Review Summary: Unpacking the boxes, populating the rooms of the house.
To accompany their new album,
Panorama, La Dispute released a quasi-game that takes the recent “visual album” craze a step further. In
Pilgrimage, three figures, vaguely human but constantly shifting in shape, walk across endless expanses of soft blues, pinks, and oranges while the album plays. Often, there is something in the distance they are moving toward. Players can only control the general direction the figures move in. Controlling their speed or making them stop is impossible. It’s hardly a game at all, in fact. There are no penalties, no wrong way, no game over. For much of the runtime, it’s easy to wonder about the point of the game, pretty as it may be. It only becomes clear during the last song, “YOU ASCENDANT,” when the figures finally reach and blend in with a huge crowd of identical people as the picture fades to black.
This search for connection has been the driving force for La Dispute ever since
Wildlife. The weird blend of fantasy, myth, and lovelorn poetry on
Somewhere at the Bottom of the River Between Vega and Altair was lightning they could only bottle once. As if they were intensely aware of that, the first song on
Wildlife was called “a Departure,” and one of the last songs ended with Jordan Dreyer screaming, “Tell me what your worst fears are/I bet they look a lot like mine,” after seldom looking outward on
Somewhere… The underrated
Rooms of the House reined in the ambitious storytelling of songs like “King Park” and “Edward Benz, 27 Times” in favor of vignettes, flashes of memory, and imagery both internal and external: there are bridges; there are
also moments of collapse.
What this adds up to, after four albums and a handful of EPs, is a band that is firing on all cylinders. Even when
Somewhere… got lost in the weeds of Dreyer’s ceaseless vocals, La Dispute’s musicians displayed the ingenuity necessary to back up such a bombastic singer. On
Panorama, they show themselves to be one of the tightest units in music, writing groove after memorable groove. Guitars, bass, and drums meld seamlessly, with no component vying for attention above the others. What stands out is how rarely the guitarists resort to palm mutes, heavy distortion, or even fast strumming. There is an almost improvisational aspect to the music in a lot of these songs, especially “RHODONITE AND GRIEF,” with its smooth, clean tones and supplemental horns (a rarity for a band that does not usually utilize additional instruments). Even the more structured tracks like “ANXIETY PANORAMA” and “FULTON STREET II” have an innate spontaneity in their sound, a hesitant quality, as if each bandmember is waiting to see what the other will do. When they choose to let loose in “FOOTSTEPS IN THE POND,” it is all the more thrilling because of the other songs’ relative restraint.
As ever, Jordan Dreyer is La Dispute’s quartz under the mattress. Without him, the album would fall apart, not because the music isn’t great, but because it would be clear that something essential is missing.

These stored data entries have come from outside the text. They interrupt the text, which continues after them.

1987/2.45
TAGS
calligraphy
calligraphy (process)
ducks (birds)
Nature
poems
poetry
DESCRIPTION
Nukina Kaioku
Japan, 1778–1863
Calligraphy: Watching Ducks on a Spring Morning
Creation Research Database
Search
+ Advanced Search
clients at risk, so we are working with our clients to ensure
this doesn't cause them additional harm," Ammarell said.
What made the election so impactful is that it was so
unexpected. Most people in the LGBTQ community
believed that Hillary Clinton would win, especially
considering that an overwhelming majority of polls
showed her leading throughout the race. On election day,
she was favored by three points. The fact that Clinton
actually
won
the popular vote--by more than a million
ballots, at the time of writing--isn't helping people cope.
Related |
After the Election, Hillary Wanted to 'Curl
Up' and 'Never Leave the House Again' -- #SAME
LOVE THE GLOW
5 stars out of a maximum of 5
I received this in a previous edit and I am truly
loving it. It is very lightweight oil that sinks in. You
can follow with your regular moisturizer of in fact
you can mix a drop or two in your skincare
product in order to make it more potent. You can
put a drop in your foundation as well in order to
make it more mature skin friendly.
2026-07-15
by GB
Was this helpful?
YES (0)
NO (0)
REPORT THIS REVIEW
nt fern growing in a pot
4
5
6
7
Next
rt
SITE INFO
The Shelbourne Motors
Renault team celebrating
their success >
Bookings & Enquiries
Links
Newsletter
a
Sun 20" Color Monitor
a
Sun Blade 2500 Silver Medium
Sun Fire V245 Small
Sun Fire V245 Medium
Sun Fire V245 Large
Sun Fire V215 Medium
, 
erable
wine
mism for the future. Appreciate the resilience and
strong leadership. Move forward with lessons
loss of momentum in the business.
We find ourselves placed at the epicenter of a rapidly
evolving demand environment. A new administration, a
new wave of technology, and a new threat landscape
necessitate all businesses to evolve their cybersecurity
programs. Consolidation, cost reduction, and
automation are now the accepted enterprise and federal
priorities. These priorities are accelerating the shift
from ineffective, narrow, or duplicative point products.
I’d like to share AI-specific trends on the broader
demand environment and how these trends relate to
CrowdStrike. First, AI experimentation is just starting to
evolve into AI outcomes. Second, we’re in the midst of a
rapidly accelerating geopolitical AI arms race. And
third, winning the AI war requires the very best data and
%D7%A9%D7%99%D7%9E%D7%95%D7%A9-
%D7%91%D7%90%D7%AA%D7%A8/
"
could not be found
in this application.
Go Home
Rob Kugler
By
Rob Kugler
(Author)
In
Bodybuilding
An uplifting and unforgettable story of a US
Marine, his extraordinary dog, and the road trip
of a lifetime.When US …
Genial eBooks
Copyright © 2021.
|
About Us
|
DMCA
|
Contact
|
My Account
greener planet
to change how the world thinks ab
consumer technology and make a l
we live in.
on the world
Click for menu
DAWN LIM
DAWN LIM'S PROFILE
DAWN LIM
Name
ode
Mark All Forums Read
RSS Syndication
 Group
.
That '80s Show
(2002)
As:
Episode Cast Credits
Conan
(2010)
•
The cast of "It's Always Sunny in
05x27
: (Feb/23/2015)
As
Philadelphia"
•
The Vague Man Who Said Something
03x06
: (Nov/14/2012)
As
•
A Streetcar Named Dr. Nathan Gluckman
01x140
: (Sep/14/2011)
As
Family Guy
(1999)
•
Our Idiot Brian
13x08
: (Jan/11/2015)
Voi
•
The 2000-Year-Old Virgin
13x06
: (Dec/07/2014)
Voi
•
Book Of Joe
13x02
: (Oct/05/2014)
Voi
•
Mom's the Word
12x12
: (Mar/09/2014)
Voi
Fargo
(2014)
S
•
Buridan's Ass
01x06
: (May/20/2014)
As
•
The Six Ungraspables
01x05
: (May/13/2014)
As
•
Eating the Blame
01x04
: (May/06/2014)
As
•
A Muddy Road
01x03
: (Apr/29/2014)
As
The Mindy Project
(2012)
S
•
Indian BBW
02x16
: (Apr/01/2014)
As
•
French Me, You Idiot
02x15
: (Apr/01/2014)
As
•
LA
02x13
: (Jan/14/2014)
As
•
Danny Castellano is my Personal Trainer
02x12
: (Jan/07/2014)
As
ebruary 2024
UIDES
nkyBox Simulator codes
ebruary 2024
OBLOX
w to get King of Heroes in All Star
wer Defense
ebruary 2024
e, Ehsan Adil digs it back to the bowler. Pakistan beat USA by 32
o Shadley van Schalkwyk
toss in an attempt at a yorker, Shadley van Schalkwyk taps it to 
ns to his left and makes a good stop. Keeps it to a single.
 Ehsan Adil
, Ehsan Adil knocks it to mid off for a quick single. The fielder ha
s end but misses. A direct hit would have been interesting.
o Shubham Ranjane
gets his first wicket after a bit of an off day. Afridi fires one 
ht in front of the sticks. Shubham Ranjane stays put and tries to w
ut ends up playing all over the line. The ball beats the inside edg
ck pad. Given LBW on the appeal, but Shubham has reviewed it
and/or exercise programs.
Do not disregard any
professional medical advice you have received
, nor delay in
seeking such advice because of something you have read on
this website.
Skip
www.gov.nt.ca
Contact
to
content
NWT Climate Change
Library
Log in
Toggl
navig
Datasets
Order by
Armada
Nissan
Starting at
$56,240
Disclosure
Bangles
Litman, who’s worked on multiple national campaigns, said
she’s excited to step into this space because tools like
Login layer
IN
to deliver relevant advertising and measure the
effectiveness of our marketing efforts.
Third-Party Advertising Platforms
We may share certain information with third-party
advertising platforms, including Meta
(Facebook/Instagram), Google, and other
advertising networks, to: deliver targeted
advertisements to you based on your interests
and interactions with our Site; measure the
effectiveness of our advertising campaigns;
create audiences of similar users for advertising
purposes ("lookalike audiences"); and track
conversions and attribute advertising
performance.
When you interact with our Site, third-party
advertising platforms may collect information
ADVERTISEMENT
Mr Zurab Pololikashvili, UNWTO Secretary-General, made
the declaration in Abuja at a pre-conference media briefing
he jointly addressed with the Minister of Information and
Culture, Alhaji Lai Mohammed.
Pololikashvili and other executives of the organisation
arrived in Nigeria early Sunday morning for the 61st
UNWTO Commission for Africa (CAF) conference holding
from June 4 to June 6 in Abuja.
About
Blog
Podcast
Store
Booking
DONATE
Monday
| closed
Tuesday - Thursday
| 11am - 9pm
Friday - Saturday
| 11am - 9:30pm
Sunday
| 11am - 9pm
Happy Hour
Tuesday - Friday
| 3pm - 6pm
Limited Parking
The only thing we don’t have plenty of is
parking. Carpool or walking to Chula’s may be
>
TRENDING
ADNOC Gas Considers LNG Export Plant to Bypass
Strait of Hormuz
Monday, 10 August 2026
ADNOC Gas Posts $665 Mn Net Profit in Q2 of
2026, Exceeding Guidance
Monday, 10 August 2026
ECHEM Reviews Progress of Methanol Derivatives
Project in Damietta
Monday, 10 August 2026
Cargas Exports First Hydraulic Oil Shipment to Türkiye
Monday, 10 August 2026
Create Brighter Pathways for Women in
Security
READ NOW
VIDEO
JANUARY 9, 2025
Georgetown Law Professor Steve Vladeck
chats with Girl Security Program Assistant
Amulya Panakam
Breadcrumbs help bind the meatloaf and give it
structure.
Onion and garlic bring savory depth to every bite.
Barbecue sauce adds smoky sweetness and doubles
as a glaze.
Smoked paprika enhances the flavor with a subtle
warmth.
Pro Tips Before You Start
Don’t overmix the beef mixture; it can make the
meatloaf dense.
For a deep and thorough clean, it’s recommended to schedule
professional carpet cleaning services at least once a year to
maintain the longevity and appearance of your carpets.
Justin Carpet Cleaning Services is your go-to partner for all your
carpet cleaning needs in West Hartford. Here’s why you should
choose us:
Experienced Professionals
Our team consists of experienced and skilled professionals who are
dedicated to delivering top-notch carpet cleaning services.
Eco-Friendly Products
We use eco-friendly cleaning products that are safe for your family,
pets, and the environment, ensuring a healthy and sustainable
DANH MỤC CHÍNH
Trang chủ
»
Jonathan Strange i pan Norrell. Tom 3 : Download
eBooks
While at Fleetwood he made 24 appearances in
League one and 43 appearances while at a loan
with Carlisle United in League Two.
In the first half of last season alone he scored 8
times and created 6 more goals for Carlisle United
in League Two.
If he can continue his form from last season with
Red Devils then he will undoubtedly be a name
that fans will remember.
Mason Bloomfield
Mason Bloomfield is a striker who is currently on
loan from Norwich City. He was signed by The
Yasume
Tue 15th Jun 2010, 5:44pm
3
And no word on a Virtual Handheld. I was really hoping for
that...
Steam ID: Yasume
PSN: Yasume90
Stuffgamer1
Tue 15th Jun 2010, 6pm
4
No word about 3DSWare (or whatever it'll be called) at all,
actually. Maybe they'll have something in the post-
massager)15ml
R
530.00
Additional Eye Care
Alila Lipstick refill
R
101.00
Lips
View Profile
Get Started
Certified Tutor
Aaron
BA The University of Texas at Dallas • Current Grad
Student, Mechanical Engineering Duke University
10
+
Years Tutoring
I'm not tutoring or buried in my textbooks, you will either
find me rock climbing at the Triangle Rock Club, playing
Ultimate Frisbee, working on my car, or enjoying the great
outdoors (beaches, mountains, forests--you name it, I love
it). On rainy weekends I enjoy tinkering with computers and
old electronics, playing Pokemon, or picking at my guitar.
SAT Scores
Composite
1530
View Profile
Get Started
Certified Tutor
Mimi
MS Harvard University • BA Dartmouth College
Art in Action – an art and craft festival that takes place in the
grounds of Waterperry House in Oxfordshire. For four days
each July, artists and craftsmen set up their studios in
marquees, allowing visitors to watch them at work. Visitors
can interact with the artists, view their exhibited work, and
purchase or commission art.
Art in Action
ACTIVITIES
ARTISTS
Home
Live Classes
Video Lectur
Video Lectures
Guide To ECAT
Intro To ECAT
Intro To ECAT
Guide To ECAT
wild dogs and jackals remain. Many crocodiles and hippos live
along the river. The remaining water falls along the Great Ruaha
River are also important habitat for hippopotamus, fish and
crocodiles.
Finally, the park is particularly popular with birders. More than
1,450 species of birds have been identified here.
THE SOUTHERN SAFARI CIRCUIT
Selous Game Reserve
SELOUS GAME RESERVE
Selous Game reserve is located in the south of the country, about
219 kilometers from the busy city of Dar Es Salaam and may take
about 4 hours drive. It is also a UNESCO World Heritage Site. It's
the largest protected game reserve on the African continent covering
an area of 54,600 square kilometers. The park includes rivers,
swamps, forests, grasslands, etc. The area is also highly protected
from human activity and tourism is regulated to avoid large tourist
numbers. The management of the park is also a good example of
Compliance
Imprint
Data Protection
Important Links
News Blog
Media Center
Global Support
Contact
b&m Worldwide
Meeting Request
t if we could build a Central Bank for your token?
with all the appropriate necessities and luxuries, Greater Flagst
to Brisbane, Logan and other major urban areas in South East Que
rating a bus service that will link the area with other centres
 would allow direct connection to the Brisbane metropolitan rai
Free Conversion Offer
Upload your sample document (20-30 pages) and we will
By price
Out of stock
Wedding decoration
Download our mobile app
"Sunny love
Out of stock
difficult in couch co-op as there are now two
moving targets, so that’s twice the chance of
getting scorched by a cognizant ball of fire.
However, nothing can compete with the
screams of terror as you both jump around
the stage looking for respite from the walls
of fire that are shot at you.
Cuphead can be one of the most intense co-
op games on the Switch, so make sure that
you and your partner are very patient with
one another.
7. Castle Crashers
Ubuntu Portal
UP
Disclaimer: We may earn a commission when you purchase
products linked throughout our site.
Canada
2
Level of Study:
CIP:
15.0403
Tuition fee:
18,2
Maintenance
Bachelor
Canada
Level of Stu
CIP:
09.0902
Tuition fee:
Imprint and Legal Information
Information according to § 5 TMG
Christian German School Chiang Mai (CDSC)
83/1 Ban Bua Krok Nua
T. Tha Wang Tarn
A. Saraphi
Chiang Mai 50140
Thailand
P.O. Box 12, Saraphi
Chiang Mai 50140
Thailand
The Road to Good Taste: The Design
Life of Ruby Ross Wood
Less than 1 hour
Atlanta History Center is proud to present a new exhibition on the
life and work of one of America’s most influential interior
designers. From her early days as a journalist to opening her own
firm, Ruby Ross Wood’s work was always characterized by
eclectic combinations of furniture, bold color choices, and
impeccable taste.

His performance and lyrics on
Somewhere… - not bad, just overly expressive - mean that he will forever be overlooked as one of music’s best vocalists and lyricists. The emotional acuity that he has developed over La Dispute’s past few releases is essentially unmatched. “FULTON STREET I” continues the thread of songs that detail the emotions of both the observer and the observed. Remember the locked door that never opened in “King Park,” and remember the locked door that eventually, tragically, did open in “Edward Benz.” Dreyer now shows a willingness to look even further, exploring grief and its adherents after death. Grief, in his telling, can be its own kind of strength, and gestures like putting flowers or a cross at the site of a fatal roadside crash, which might seem rote to passersby, actually draw from a monumental font of resilience that he wonders if he could ever find within himself.
“YOU ASCENDANT” ends the album with the culmination of the skills that La Dispute have developed over the past decade. The phrasings of Dreyer’s spoken word performance are sometimes strange, as if he struggles to find the words to describe the elusiveness of a perfect exit, impossible to achieve because someone will always be left behind. The bass drones atop tapping drums and a twanging acoustic guitar, slowly building and building in intensity. But the song never explodes into climax, denying listeners the idealized ending that Dreyer insists is impossible to find. Without the ability to see the credits roll on our lives, all that remains is the pilgrimage and the people who walk beside us on our way.